As such, a ship owned by, say, a German company can use an open registry to fly the flag of any one of a number of countries that encourage the practice. It’s not particularly subtle either: standards from landlocked nations such as Bolivia and Moldova can be seen flying merrily from merchant ships that are operating around the world.

Open registries – also called flags of convenience or focs – have numerous critics, including the London-based union group International Transport Workers’ Federation (ITF), which has led a long and impassioned campaign against the method.

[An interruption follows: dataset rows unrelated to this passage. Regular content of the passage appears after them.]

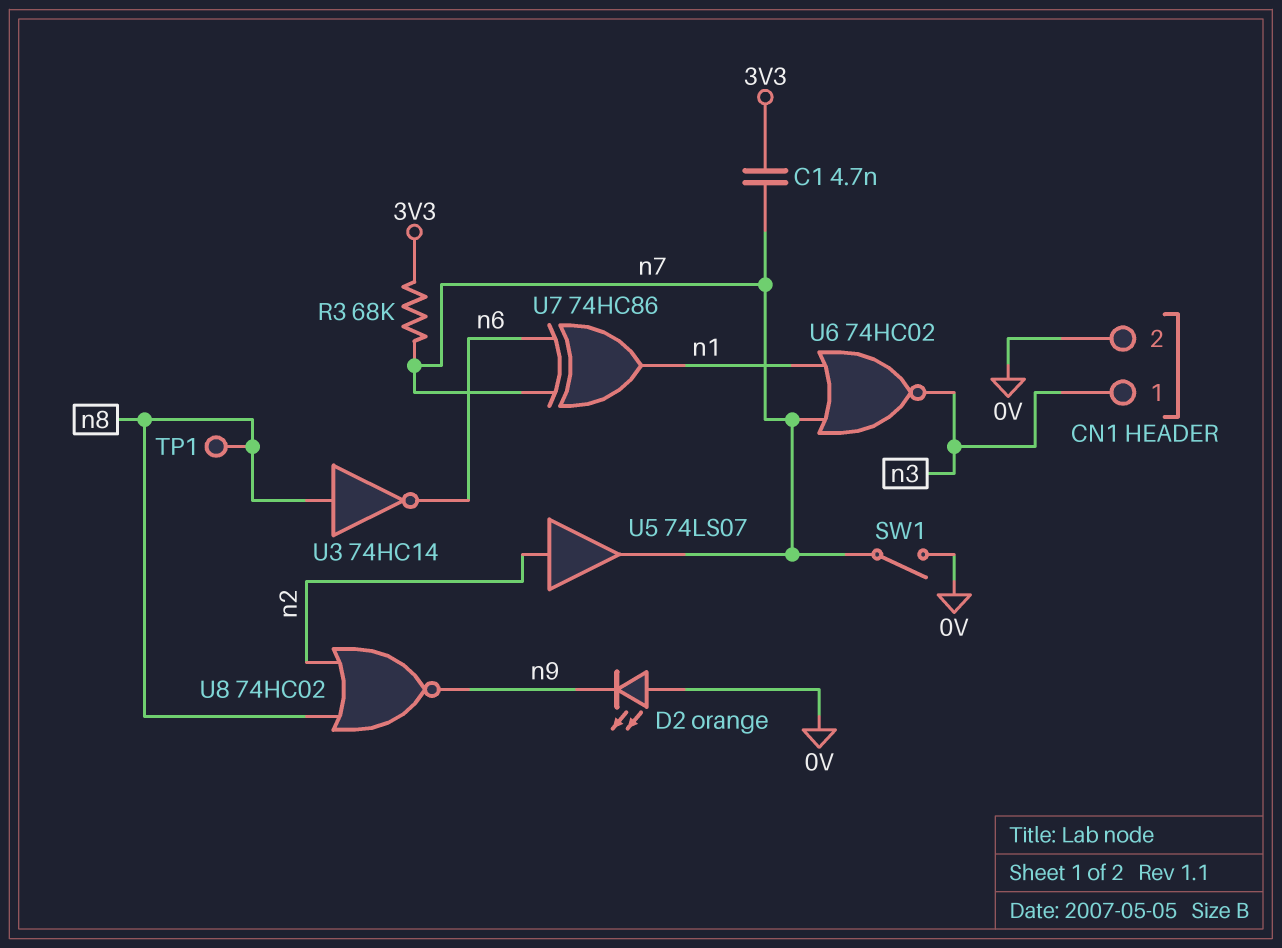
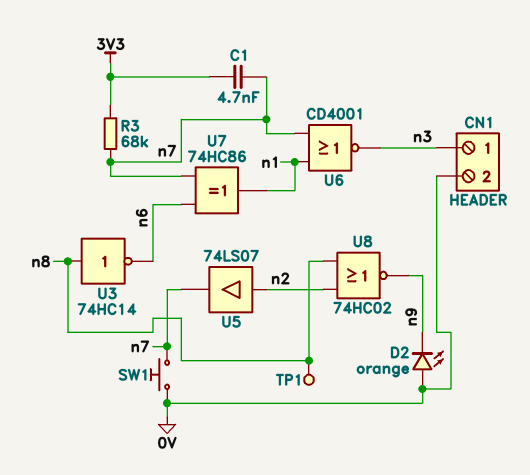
SW1: switch (0V, n7) -> button (0V, n7)
U6: NOR 74HC02 (in n1, in n7, out n3) -> NOR CD4001 (in n1, in n7, out n3)

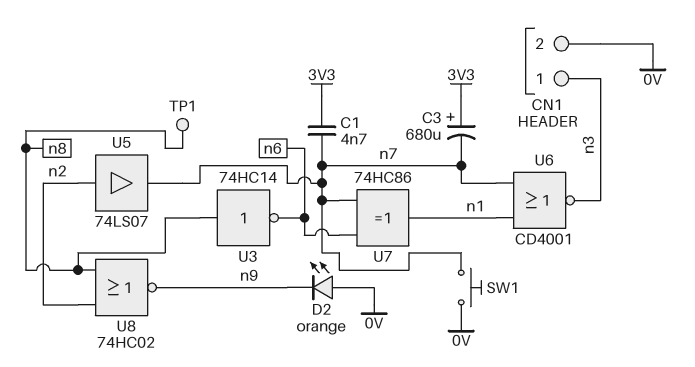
C3: none -> 680uF (plus 3V3, minus n7)
R3: 68k (3V3, n7) -> none

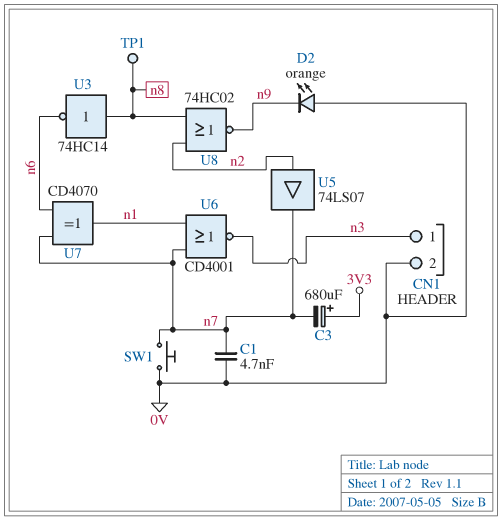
C1: 4.7nF (3V3, n7) -> 4.7nF (0V, n7)
U7: XOR 74HC86 (in n6, in n7, out n1) -> XOR CD4070 (in n6, in n7, out n1)

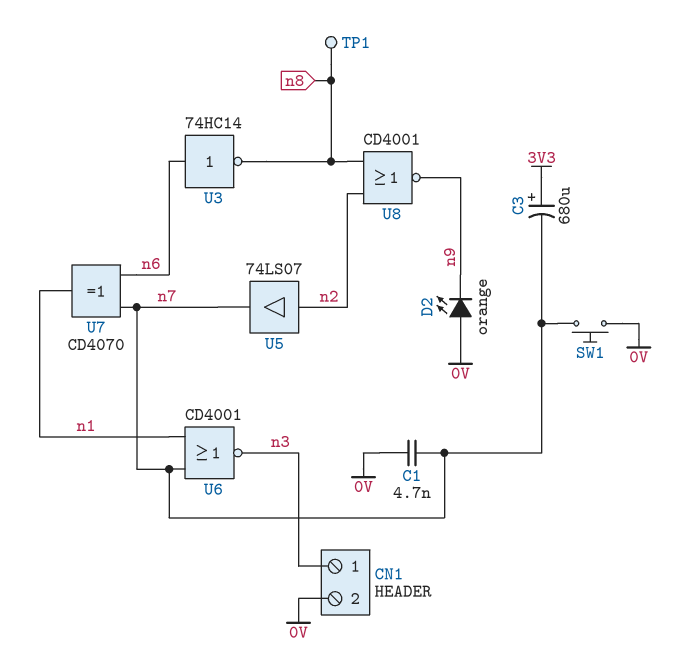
U3: NOT 74HC14 (in n8, out n6) -> NOT 74HC14 (in n6, out n8)
U8: NOR 74HC02 (in n2, in n8, out n9) -> NOR CD4001 (in n2, in n8, out n9)

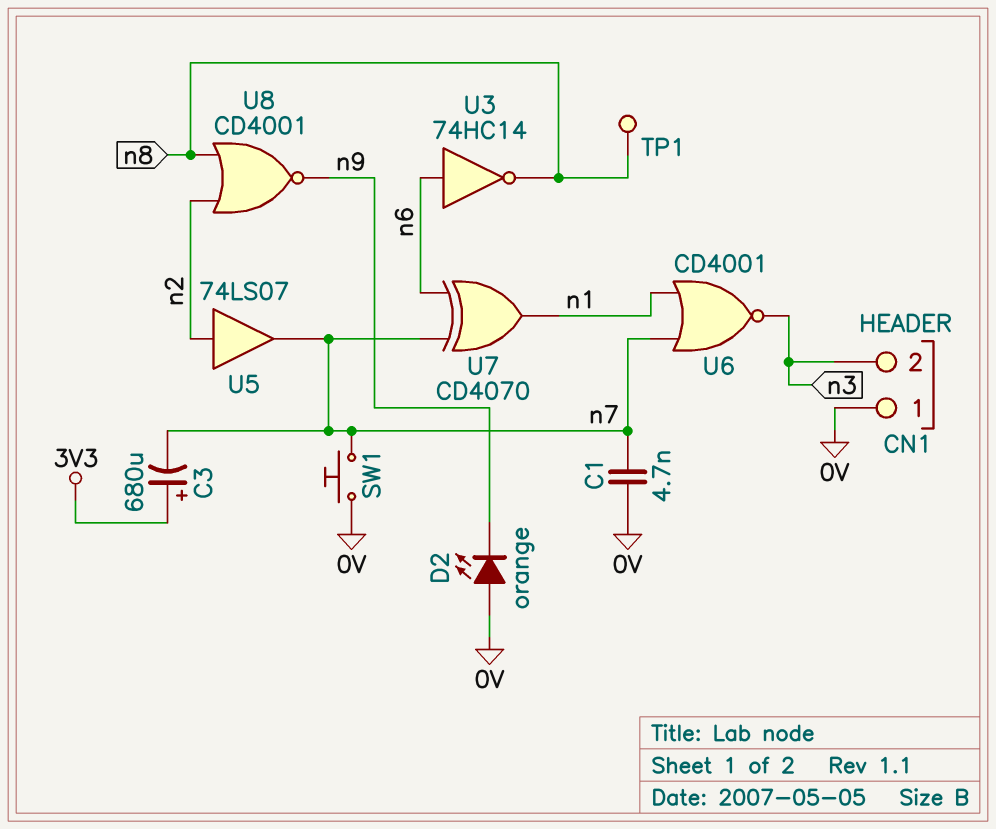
CN1 pin 1: n3 -> 0V
CN1 pin 2: 0V -> n3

The ITF maintians that flags of convenience muddle the chain of accountability and allow ship operators to cut corners when it comes to safety and paying taxes. “The FOC system itself allows abuses and enshrines secrecy, protecting the abusers,” says Jacqueline Smith, ITF’s maritime co-ordinator. “Meanwhile, the cost-cutting and lax regulation inherent within it have not just disenfranchised seafarers but have also distorted the economics of trade.”

FOC advocates

Antigua and Barbuda
The Caribbean country is known for its resorts and beaches – and its open registry. There are 1,215 foreign ships flying its flag.

Liberia
The second-largest ship registry: 2,581 foreign ships fly its flag. The state has relied heavily on revenue drawn from it.

Panama
One of the first nations to offer open registries, Panama has more ships registered than any other; 5,151 of them are foreign.

Malta
This small Mediterranean nation has a population of fewer than half a million but more than 1,400 foreign ships are registered here.

Marshall Islands
This remote archipelago between Hawaii and the Philippines has 1,465 foreign ships flying its flag.